IoT and Bluetooth Low Energy (BLE) are two technologies that enable a lot of interesting use cases. While the IoT is all about connecting the world, bluetooth le allows devices to communicate wirelessly. However, there are certain considerations each technology brings along with it.
What is bluetooth le?
Bluetooth low energy (BLE) is a family of short-range wireless connectivity protocols from the Bluetooth Special Interest Group (SIG). based on the Bluetooth 4.0 le specification.
Bluetooth le technology allows mobile devices and computers to establish peer-to-peer communication without requiring a physical connection to a power source. In contrast to classic Bluetooth, which requires establishing a connection to a power source before establishing a connection.
BLE relies heavily on the Time Division Multiple Access (TDMA) technique, which means that bluetooth le device communicate by accessing a channel for a fixed amount of time. Whenever a BLE device wants to send a data packet, it wakes up the BLE radio, establishes a connection, and begins transmitting data.
Devices can communicate using BLE over distances of a few meters to a few tens of meters. BLE uses less energy than classic Bluetooth but does not provide the range or speed of classic Bluetooth.
Bluetooth le Applications
The BLE uses IoT devices that do not have a power source, such as sensors.
BLE can also be used to connect IoT devices to mobile devices. For example, it can be used by mobile apps to connect and control IoT devices. But it can be used in conjunction with another IoT communication protocol, such as Thread, Zigbee, Wi-Fi, or NFC.
Bluetooth le device can be battery-powered or powered by an external source.
Bluetooth Low Energy is suited to connecting low-power devices in IoT scenarios. This communication protocol is not well suited for connecting high-power devices, such as smartphones, to low-power devices.
BLE has a range of about 10 meters, which limits it for use in small and confined areas. However, BLE can be used to connect IoT devices in larger areas through mesh networking.
You can use BLE in a number of different ways, depending on your own needs.
Fitness trackers use Bluetooth Low Energy (BLE) technology to track your health statistics. For example, RunKeeper uses BLE to keep tabs on your steps, distance covered, pace, calories burned, and more. If your fitness tracker uses BLE, you can pair it with your phone to track your progress.
If you have an app that uses BLE, you can also pair it with your beacon. For example, if you own an e-commerce store, you can use BLE to provide product information to shoppers. These beacons can display various details about the products, such as their name, price, and review rating.
Medical devices can use BLE to connect you to your doctor. For example, Medtronic uses BLE to send reminders to pacemaker wearers to take their medicine.

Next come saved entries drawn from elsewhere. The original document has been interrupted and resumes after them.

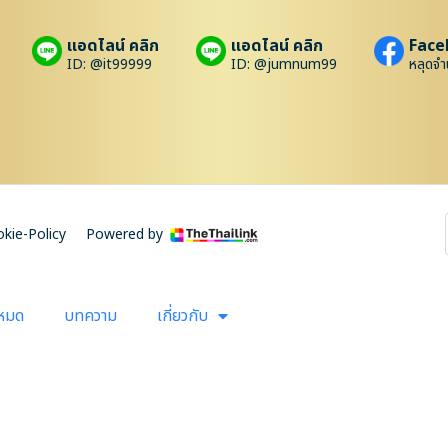
แอดไลน์ คลิก
แอดไลน์ คลิก
Face
ID: @it99999
ID: @jumnum99
หลุดจำ
kie-Policy
Powered by
งหมด
บทความ
เกี่ยวกับ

Bluetooth low energy for Smart Homes
The BLE-based devices, once incorporated into a smart home system, can monitor and control various home appliances, such as lighting, climate control, security, and entertainment.
- The technology has the low power consumption advantage. Compared to Classic Bluetooth, Bluetooth low energy has a 15–40 percent lower power consumption.
- It enables applications to work up to 10 times longer before recharging.
- Also offers new features designed to make it secure, robust, and easy to use.
- Features an enhanced security model. The devices may transmit data encrypted using 128-bit keys with AES-GCM.
- Bluetooth low energy technology features 802.15.4-based mesh networking, which eliminates the need for a master-slave architecture.
Every technology has its disadvantages and BLE is no exception. The main ones are:
- Low bandwidth – not suitable for large data transfer applications
- Limited range (typically 1 -15 m, but steadily increasing with each iteration of the spec)
- Requires a gateway device to connect the end devices to the Internet (smartphones, dedicated gateway devices)
- Interference and noise from other protocols in the 2.4 GHz spectrum (WiFi, Bluetooth classic, ZigBee, etc)
- Can be difficult to debug issues with communications especially relating to longer ranges and interference
- A bit of a learning curve for newcomers to the technology
A lot of IoT projects are built around Bluetooth Low Energy (BLE), a type of radio technology that’s used in everything from fitness trackers to smart locks.
BLE has a relatively simple design. It’s designed to be paired with low-energy devices (the other end), which use considerably less power than the devices sending data. The low-power nature of BLE makes it ideal for use in battery-powered devices.
The BLE radio protocol is relatively simple, and it’s used for more than just IoT. BLE radio chips also are widely used in home automation, which makes sense, since bluetooth le devices need to communicate with one another to coordinate things like turning off lights.
The BLE standard also makes it relatively simple to add support for other networks, such as Wi-Fi or Bluetooth mesh. This allows devices to communicate with one another using whichever network is most convenient.